--- Supplied material ---
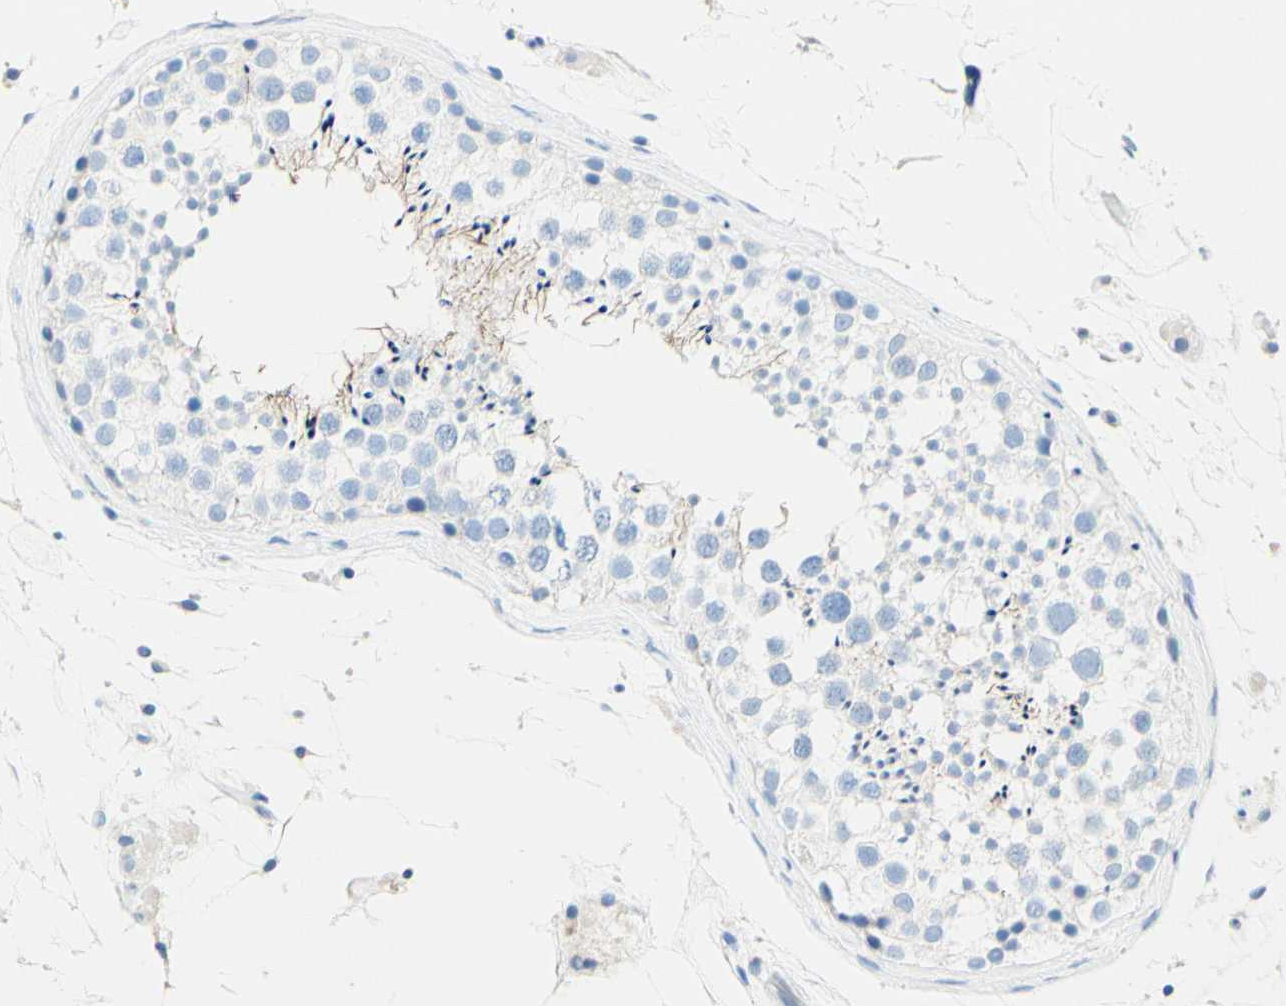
{"staining": {"intensity": "weak", "quantity": ">75%", "location": "cytoplasmic/membranous"}, "tissue": "testis", "cell_type": "Cells in seminiferous ducts", "image_type": "normal", "snomed": [{"axis": "morphology", "description": "Normal tissue, NOS"}, {"axis": "topography", "description": "Testis"}], "caption": "Immunohistochemical staining of unremarkable testis displays low levels of weak cytoplasmic/membranous expression in approximately >75% of cells in seminiferous ducts. Ihc stains the protein in brown and the nuclei are stained blue.", "gene": "PIGR", "patient": {"sex": "male", "age": 46}}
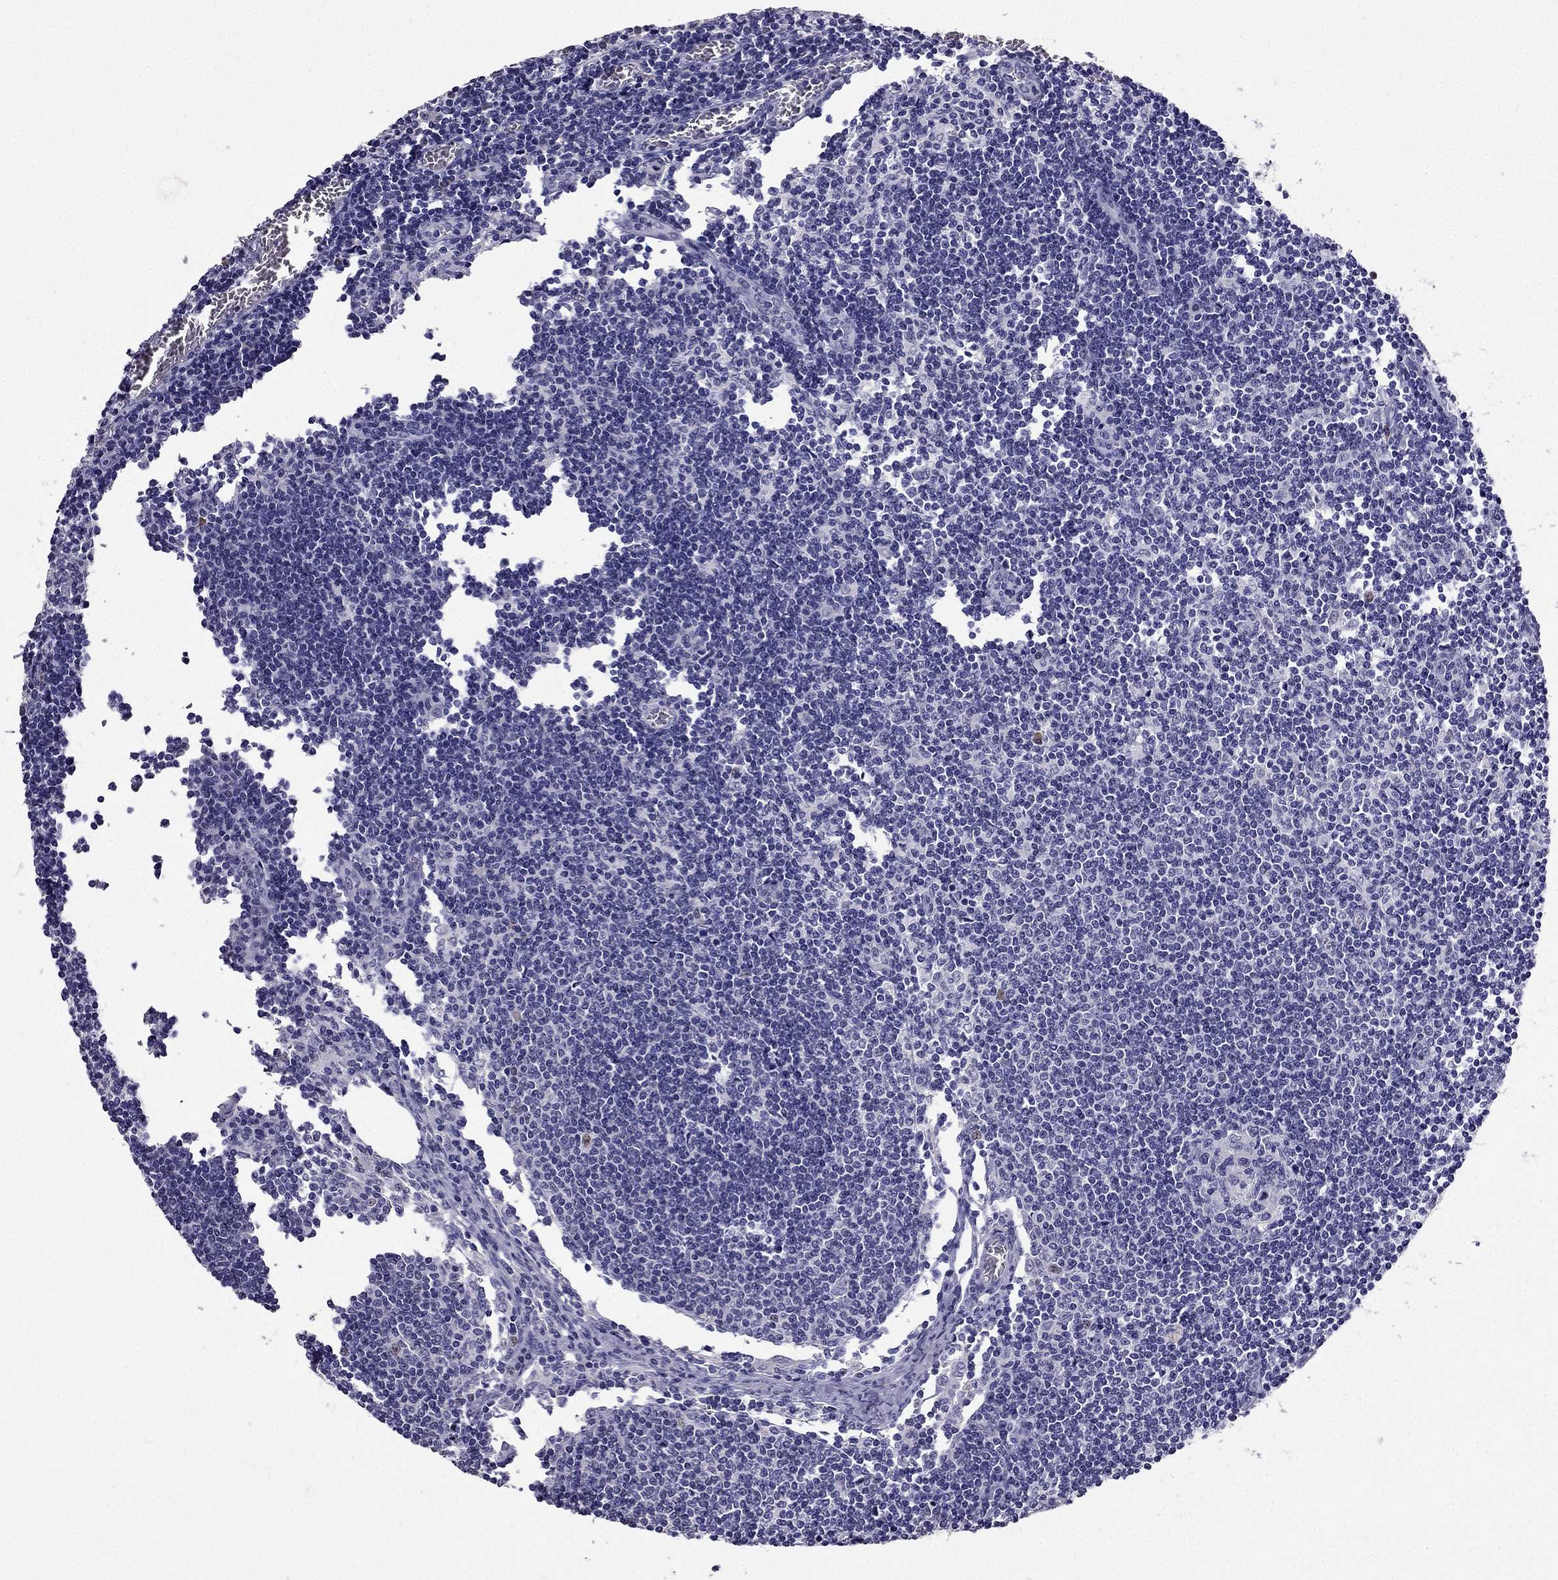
{"staining": {"intensity": "weak", "quantity": "<25%", "location": "nuclear"}, "tissue": "lymph node", "cell_type": "Germinal center cells", "image_type": "normal", "snomed": [{"axis": "morphology", "description": "Normal tissue, NOS"}, {"axis": "topography", "description": "Lymph node"}], "caption": "There is no significant staining in germinal center cells of lymph node. (Immunohistochemistry (ihc), brightfield microscopy, high magnification).", "gene": "ARID3A", "patient": {"sex": "male", "age": 59}}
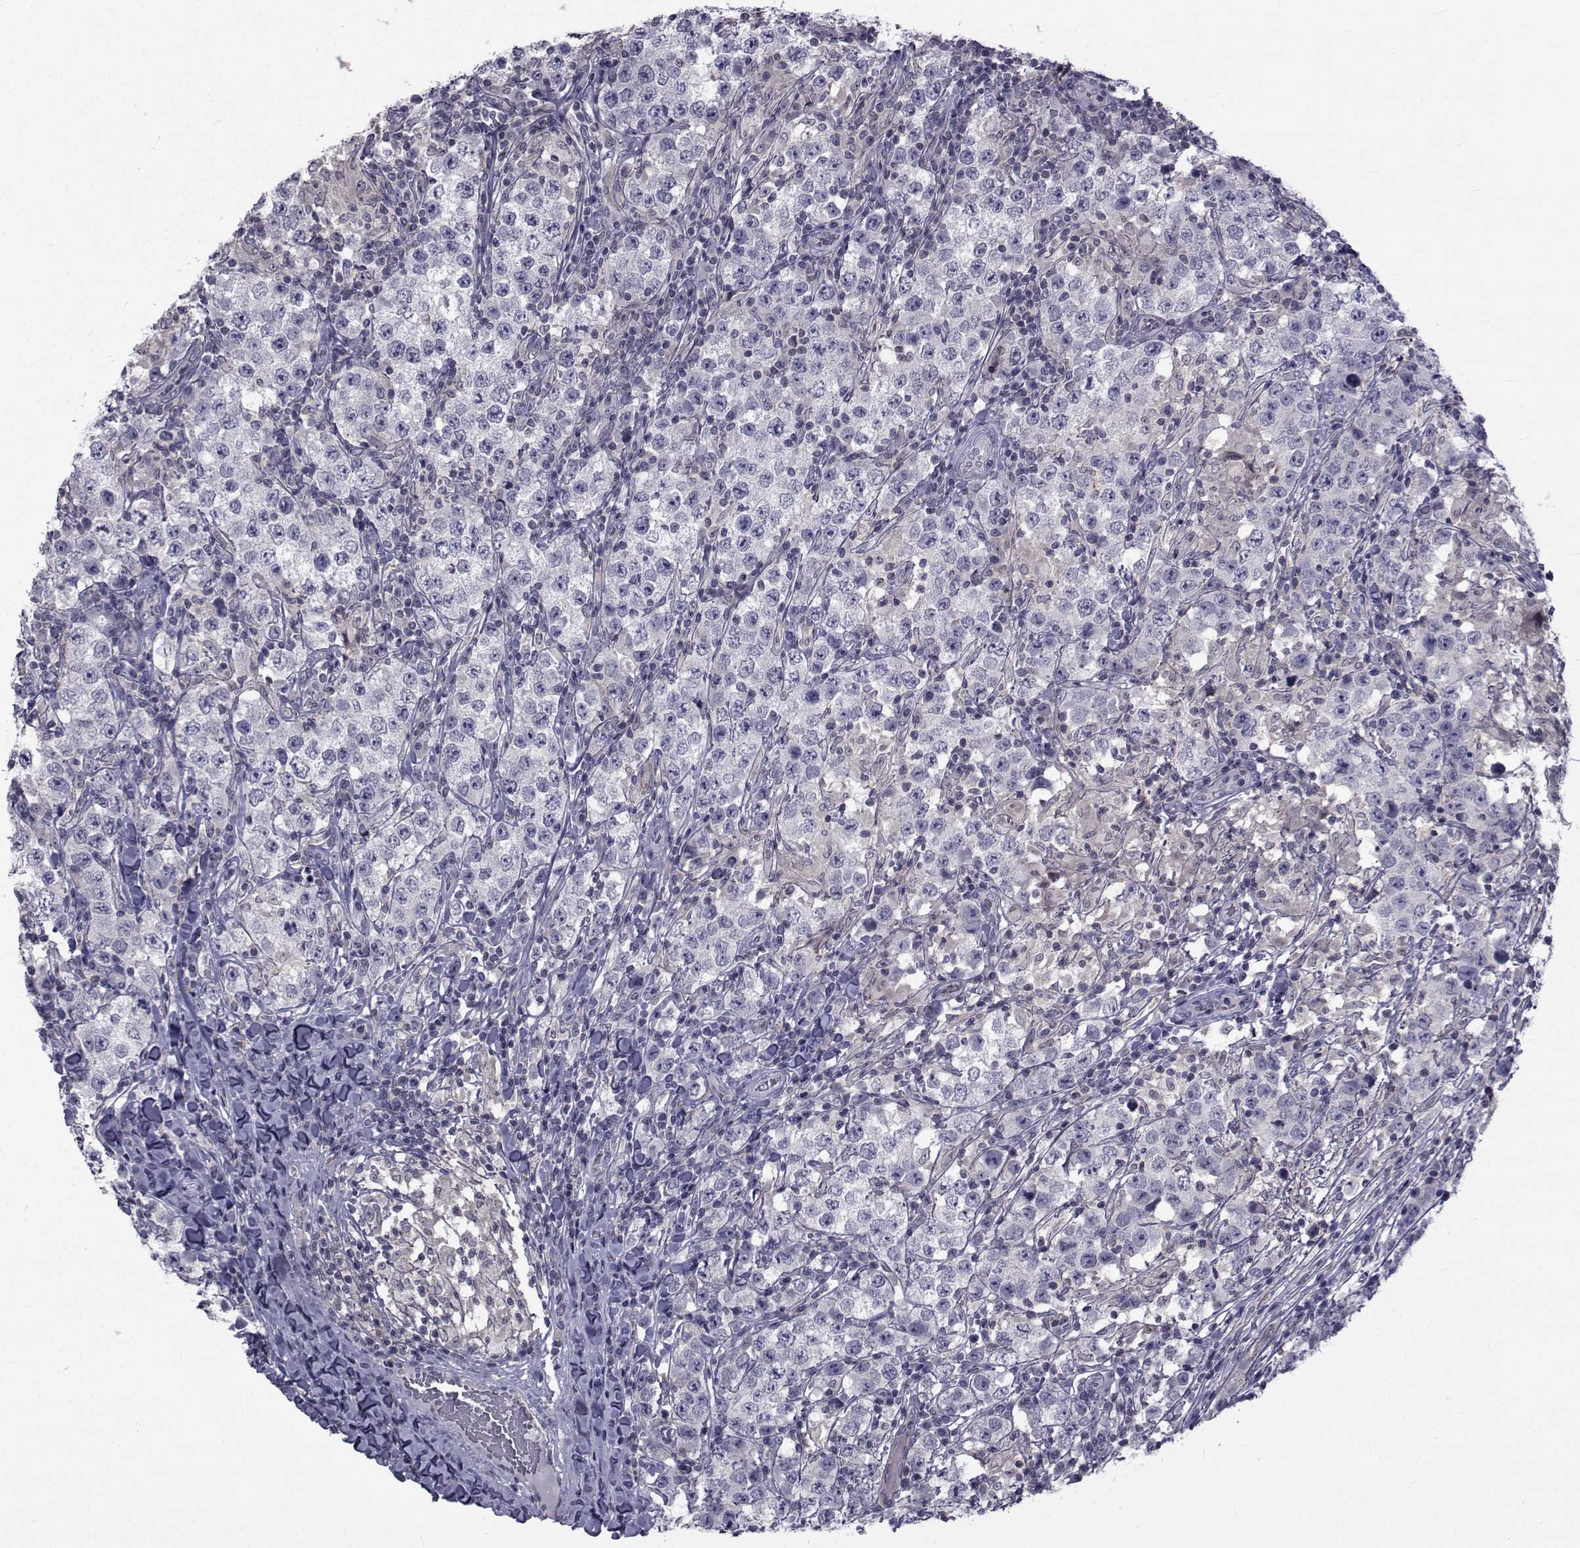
{"staining": {"intensity": "negative", "quantity": "none", "location": "none"}, "tissue": "testis cancer", "cell_type": "Tumor cells", "image_type": "cancer", "snomed": [{"axis": "morphology", "description": "Seminoma, NOS"}, {"axis": "morphology", "description": "Carcinoma, Embryonal, NOS"}, {"axis": "topography", "description": "Testis"}], "caption": "Tumor cells show no significant staining in seminoma (testis). (Stains: DAB (3,3'-diaminobenzidine) IHC with hematoxylin counter stain, Microscopy: brightfield microscopy at high magnification).", "gene": "SLC30A10", "patient": {"sex": "male", "age": 41}}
---
* **Exercise goal**: Retype the data exactly as it stands, but keep the images out of your copy.

* **Answer to this problem**:
{"staining": {"intensity": "weak", "quantity": ">75%", "location": "cytoplasmic/membranous"}, "tissue": "testis", "cell_type": "Cells in seminiferous ducts", "image_type": "normal", "snomed": [{"axis": "morphology", "description": "Normal tissue, NOS"}, {"axis": "topography", "description": "Testis"}], "caption": "Immunohistochemical staining of unremarkable testis displays low levels of weak cytoplasmic/membranous expression in approximately >75% of cells in seminiferous ducts. Ihc stains the protein in brown and the nuclei are stained blue.", "gene": "PIGR", "patient": {"sex": "male", "age": 46}}
{"staining": {"intensity": "weak", "quantity": "<25%", "location": "nuclear"}, "tissue": "lymph node", "cell_type": "Germinal center cells", "image_type": "normal", "snomed": [{"axis": "morphology", "description": "Normal tissue, NOS"}, {"axis": "topography", "description": "Lymph node"}], "caption": "There is no significant staining in germinal center cells of lymph node. (Immunohistochemistry (ihc), brightfield microscopy, high magnification).", "gene": "ARID3A", "patient": {"sex": "male", "age": 59}}
{"staining": {"intensity": "negative", "quantity": "none", "location": "none"}, "tissue": "testis cancer", "cell_type": "Tumor cells", "image_type": "cancer", "snomed": [{"axis": "morphology", "description": "Seminoma, NOS"}, {"axis": "morphology", "description": "Carcinoma, Embryonal, NOS"}, {"axis": "topography", "description": "Testis"}], "caption": "Tumor cells show no significant staining in seminoma (testis). (Stains: DAB (3,3'-diaminobenzidine) IHC with hematoxylin counter stain, Microscopy: brightfield microscopy at high magnification).", "gene": "SLC30A10", "patient": {"sex": "male", "age": 41}}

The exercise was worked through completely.